■ **TASK BRIEF**
Format the text lines of all the data below as a numbered list, omitting any blank lines. Leave the pictures out of your answer.

Items from the dataset:
━━━

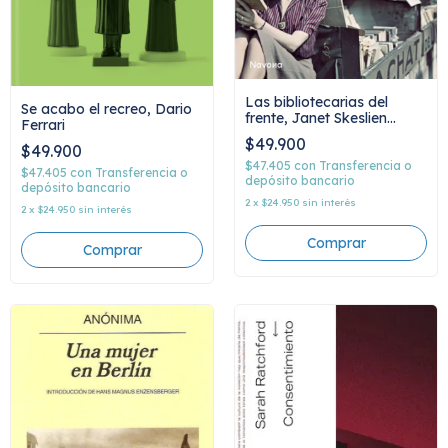
Las bibliotecarias del
Se acabo el recreo, Dario
frente, Janet Skeslien
Ferrari
Charles
$49.900
$49.900
$47.405
con
Transferencia o
$47.405
con
Transferencia o
depósito bancario
depósito bancario
2
x
$24.950
sin interés
2
x
$24.950
sin interés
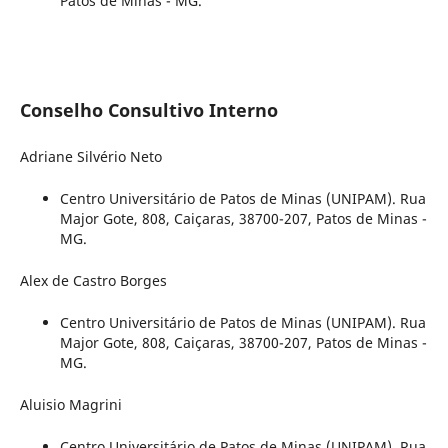
Patos de Minas - MG.
Conselho Consultivo Interno
Adriane Silvério Neto
Centro Universitário de Patos de Minas (UNIPAM). Rua
Major Gote, 808, Caiçaras, 38700-207, Patos de Minas -
MG.
Alex de Castro Borges
Centro Universitário de Patos de Minas (UNIPAM). Rua
Major Gote, 808, Caiçaras, 38700-207, Patos de Minas -
MG.
Aluisio Magrini
Centro Universitário de Patos de Minas (UNIPAM). Rua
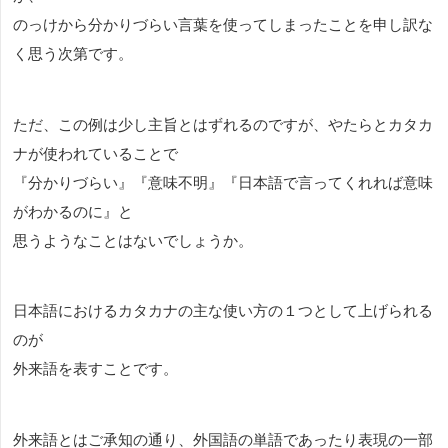
のっけから分かりづらい言葉を使ってしまったことを申し訳な
く思う次第です。
ただ、この例は少し主旨とはずれるのですが、やたらとカタカ
ナが使われていることで
『分かりづらい』『意味不明』『日本語で言ってくれれば意味
がわかるのに』と
思うようなことはないでしょうか。
日本語におけるカタカナの主な使い方の１つとして上げられる
のが
外来語を表すことです。
外来語とはご承知の通り、外国語の単語であったり表現の一部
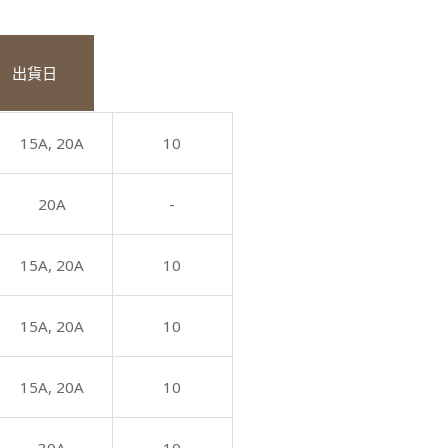
出貨日
15A,
20A
10
20A
-
15A,
20A
10
15A,
20A
10
15A,
20A
10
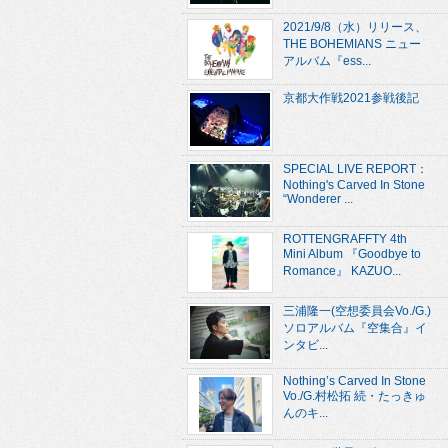
2021/9/8（水）リリース、
THE BOHEMIANS ニュー
アルバム『ess...
京都大作戦2021参戦後記
SPECIAL LIVE REPORT：
Nothing's Carved In Stone
“Wonderer ...
ROTTENGRAFFTY 4th
Mini Album 『Goodbye to
Romance』 KAZUO...
三浦隆一(空想委員会Vo./G.)
ソロアルバム『空集合』イ
ンタビ...
Nothing’s Carved In Stone
Vo./G.村松拓 続・たっきゅ
んのキ...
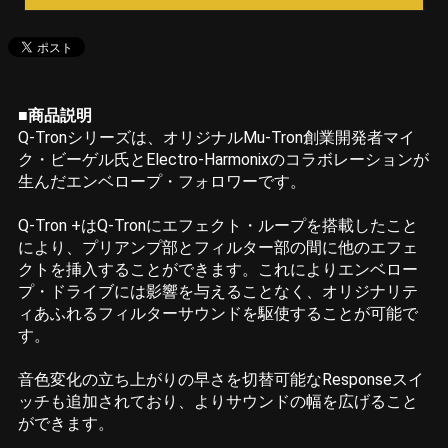
■商品説明
Q-Tronシリーズは、オリジナルMu-Tron創業開発者マイ
ク・ビーゲル氏とElectro-Harmonixのコラボレーションが
生んだエンベロープ・フォロワーです。
Q-Tron +はQ-Tronにエフェクト・ループを搭載したこと
により、プリアンプ部とフィルター部の間に他のエフェ
クトを挿入することができます。これによりエンベロー
プ・ドライブには影響を与えることなく、オリジナリテ
ィあふれるフィルターサウンドを駆使することが可能で
す。
音色変化の立ち上がりの早さを切替可能なResponseスイ
ッチも追加されており、よりサウンドの幅を広げること
ができます。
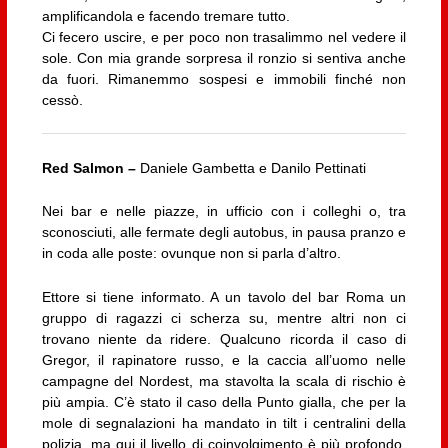
amplificandola e facendo tremare tutto.
Ci fecero uscire, e per poco non trasalimmo nel vedere il
sole. Con mia grande sorpresa il ronzio si sentiva anche
da fuori. Rimanemmo sospesi e immobili finché non
cessò.
Red Salmon –
Daniele Gambetta e Danilo Pettinati
Nei bar e nelle piazze, in ufficio con i colleghi o, tra
sconosciuti, alle fermate degli autobus, in pausa pranzo e
in coda alle poste: ovunque non si parla d’altro.
Ettore si tiene informato. A un tavolo del bar Roma un
gruppo di ragazzi ci scherza su, mentre altri non ci
trovano niente da ridere. Qualcuno ricorda il caso di
Gregor, il rapinatore russo, e la caccia all’uomo nelle
campagne del Nordest, ma stavolta la scala di rischio è
più ampia. C’è stato il caso della Punto gialla, che per la
mole di segnalazioni ha mandato in tilt i centralini della
polizia, ma qui il livello di coinvolgimento è più profondo.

━━━

■ **RESULT OF THE EXERCISE**
1. Las bibliotecarias del
2. Se acabo el recreo, Dario
3. frente, Janet Skeslien
4. Ferrari
5. Charles
6. $49.900
7. $49.900
8. $47.405
9. con
10. Transferencia o
11. $47.405
12. con
13. Transferencia o
14. depósito bancario
15. depósito bancario
16. 2
17. x
18. $24.950
19. sin interés
20. 2
21. x
22. $24.950
23. sin interés
24. Patos de Minas - MG.
25. Conselho Consultivo Interno
26. Adriane Silvério Neto
27. Centro Universitário de Patos de Minas (UNIPAM). Rua
28. Major Gote, 808, Caiçaras, 38700-207, Patos de Minas -
29. MG.
30. Alex de Castro Borges
31. Centro Universitário de Patos de Minas (UNIPAM). Rua
32. Major Gote, 808, Caiçaras, 38700-207, Patos de Minas -
33. MG.
34. Aluisio Magrini
35. Centro Universitário de Patos de Minas (UNIPAM). Rua
36. のっけから分かりづらい言葉を使ってしまったことを申し訳な
37. く思う次第です。
38. ただ、この例は少し主旨とはずれるのですが、やたらとカタカ
39. ナが使われていることで
40. 『分かりづらい』『意味不明』『日本語で言ってくれれば意味
41. がわかるのに』と
42. 思うようなことはないでしょうか。
43. 日本語におけるカタカナの主な使い方の１つとして上げられる
44. のが
45. 外来語を表すことです。
46. 外来語とはご承知の通り、外国語の単語であったり表現の一部
47. 出貨日
48. 15A,
49. 20A
50. 10
51. 20A
52. -
53. 15A,
54. 20A
55. 10
56. 15A,
57. 20A
58. 10
59. 15A,
60. 20A
61. 10
62. 2021/9/8（水）リリース、
63. THE BOHEMIANS ニュー
64. アルバム『ess...
65. 京都大作戦2021参戦後記
66. SPECIAL LIVE REPORT：
67. Nothing's Carved In Stone
68. “Wonderer ...
69. ROTTENGRAFFTY 4th
70. Mini Album 『Goodbye to
71. Romance』 KAZUO...
72. 三浦隆一(空想委員会Vo./G.)
73. ソロアルバム『空集合』イ
74. ンタビ...
75. Nothing’s Carved In Stone
76. Vo./G.村松拓 続・たっきゅ
77. んのキ...
78. ■商品説明
79. Q-Tronシリーズは、オリジナルMu-Tron創業開発者マイ
80. ク・ビーゲル氏とElectro-Harmonixのコラボレーションが
81. 生んだエンベロープ・フォロワーです。
82. Q-Tron +はQ-Tronにエフェクト・ループを搭載したこと
83. により、プリアンプ部とフィルター部の間に他のエフェ
84. クトを挿入することができます。これによりエンベロー
85. プ・ドライブには影響を与えることなく、オリジナリテ
86. ィあふれるフィルターサウンドを駆使することが可能で
87. す。
88. 音色変化の立ち上がりの早さを切替可能なResponseスイ
89. ッチも追加されており、よりサウンドの幅を広げること
90. ができます。
91. amplificandola e facendo tremare tutto.
92. Ci fecero uscire, e per poco non trasalimmo nel vedere il
93. sole. Con mia grande sorpresa il ronzio si sentiva anche
94. da fuori. Rimanemmo sospesi e immobili finché non
95. cessò.
96. Red Salmon –
97. Daniele Gambetta e Danilo Pettinati
98. Nei bar e nelle piazze, in ufficio con i colleghi o, tra
99. sconosciuti, alle fermate degli autobus, in pausa pranzo e
100. in coda alle poste: ovunque non si parla d’altro.
101. Ettore si tiene informato. A un tavolo del bar Roma un
102. gruppo di ragazzi ci scherza su, mentre altri non ci
103. trovano niente da ridere. Qualcuno ricorda il caso di
104. Gregor, il rapinatore russo, e la caccia all’uomo nelle
105. campagne del Nordest, ma stavolta la scala di rischio è
106. più ampia. C’è stato il caso della Punto gialla, che per la
107. mole di segnalazioni ha mandato in tilt i centralini della
108. polizia, ma qui il livello di coinvolgimento è più profondo.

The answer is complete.